Given text:
Giants 5, Nationals 1: 300. My first memory of The Big Unit was watching him on TV as he pitched against the Braves on May 7, 1989.
He was gangley and ineffective that afternoon, going four innings and
giving up six runs and walking six guys on the second worst offense in
the National League. There was nothing about him that made me think the
guy would be in baseball in a year, let alone winning his 300th 20
years later. When he was traded to the Mariners the following month I
thought “they gave up Mark Langston for THAT guy?” Mark Langston was an
All-Star who could strike guys out. Why on Earth would Seattle give
that up for this tall drink of water? Shows you what I know.
Congratulations to Randy Johnson, one of the most unique and impressive
talents to ever play the game.
Yankees 8, Rangers 6: Is everyone cool with Hughes to the pen
and Wang to the rotation? Because I’m not sure I am, and I don’t even
much care about the Yankees. Wang gave up five runs on seven hits in
four and two-thirds. On the bright side he only gave up one home run
and struck out five, so this could just be rust which, according to
conventional wisdom, is particularly hard on sinkerballers. I don’t
know if the CW is true in this regard, but at least Hughes is around in
case Wang simply can’t find it again. Compensating for Wang was Melky
Cabrera, who provided late-game heroics once again, this time in the
form of a two-run homer in the eighth that proved to be the game
winner.
Red Sox 6, Tigers 3: Reports of Dontrelle Willis’ return to form
were slightly exaggerated. D-Train was cruising along fine until he was
derailed in the third, when he went HBP-walk-K-walk-walk-walk. Leyland
pulled him at that point — getting himself ejected during the pitching
change, which is a nice trick — and then Zach Miner let eveyone Willis
put on score and then some. To top off this craptacular series for
Detroit, Miguel Cabrera hurt his hamstring running the bases and had to
leave the game.

Task statement:
Please decide whether each statement agrees with the baseball recaps: (a) Randy Johnson was traded to the Mariners the month after his May 7, 1989 start against the Braves; (b) Melky Cabrera's game-winning two-run homer came in the ninth inning; (c) Leyland was ejected during the pitching change. Give yes or no for each, along with the recaps' deciding words quoted exactly. The records are separate from the baseball recaps.

[Stored data entries]
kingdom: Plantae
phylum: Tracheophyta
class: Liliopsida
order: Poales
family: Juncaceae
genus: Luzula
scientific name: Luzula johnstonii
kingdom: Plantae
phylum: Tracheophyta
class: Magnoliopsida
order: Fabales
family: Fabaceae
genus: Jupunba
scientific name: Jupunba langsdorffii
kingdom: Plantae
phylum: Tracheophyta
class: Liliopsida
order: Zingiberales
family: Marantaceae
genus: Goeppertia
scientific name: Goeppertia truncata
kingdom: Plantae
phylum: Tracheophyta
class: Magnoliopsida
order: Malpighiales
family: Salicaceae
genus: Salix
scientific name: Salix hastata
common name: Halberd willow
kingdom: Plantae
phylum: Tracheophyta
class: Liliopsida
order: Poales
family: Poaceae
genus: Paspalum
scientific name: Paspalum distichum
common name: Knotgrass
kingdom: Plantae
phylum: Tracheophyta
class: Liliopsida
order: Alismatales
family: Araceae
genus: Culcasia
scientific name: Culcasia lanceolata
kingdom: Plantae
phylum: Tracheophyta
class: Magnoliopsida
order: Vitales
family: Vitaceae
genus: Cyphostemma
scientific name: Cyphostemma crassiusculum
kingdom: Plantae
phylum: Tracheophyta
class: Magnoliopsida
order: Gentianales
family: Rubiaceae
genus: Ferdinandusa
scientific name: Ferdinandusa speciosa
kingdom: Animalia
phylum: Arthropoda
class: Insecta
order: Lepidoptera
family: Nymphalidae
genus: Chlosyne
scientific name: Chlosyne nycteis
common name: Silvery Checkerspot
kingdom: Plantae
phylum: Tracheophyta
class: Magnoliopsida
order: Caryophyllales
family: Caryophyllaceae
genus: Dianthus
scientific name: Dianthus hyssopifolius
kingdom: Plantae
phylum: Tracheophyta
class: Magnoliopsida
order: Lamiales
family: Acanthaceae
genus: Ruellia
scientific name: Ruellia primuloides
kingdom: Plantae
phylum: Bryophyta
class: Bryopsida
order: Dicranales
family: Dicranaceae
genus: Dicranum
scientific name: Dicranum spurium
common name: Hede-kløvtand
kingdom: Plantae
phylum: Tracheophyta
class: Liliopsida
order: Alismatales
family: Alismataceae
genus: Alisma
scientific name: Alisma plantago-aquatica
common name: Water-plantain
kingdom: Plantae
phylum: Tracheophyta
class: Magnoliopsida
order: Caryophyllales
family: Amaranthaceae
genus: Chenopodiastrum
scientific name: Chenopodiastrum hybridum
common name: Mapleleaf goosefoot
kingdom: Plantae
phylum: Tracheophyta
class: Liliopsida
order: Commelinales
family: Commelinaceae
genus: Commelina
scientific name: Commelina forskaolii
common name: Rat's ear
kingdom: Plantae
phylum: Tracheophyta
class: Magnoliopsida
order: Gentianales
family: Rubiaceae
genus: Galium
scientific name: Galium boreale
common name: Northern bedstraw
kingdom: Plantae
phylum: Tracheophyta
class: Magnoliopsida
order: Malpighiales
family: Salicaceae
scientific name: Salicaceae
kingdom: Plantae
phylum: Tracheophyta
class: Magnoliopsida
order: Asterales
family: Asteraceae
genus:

Answer to the exercise:
(a) Yes: "When he was traded to the Mariners the following month"
(b) No: "a two-run homer in the eighth that proved to be the game winner"
(c) Yes: "getting himself ejected during the pitching change"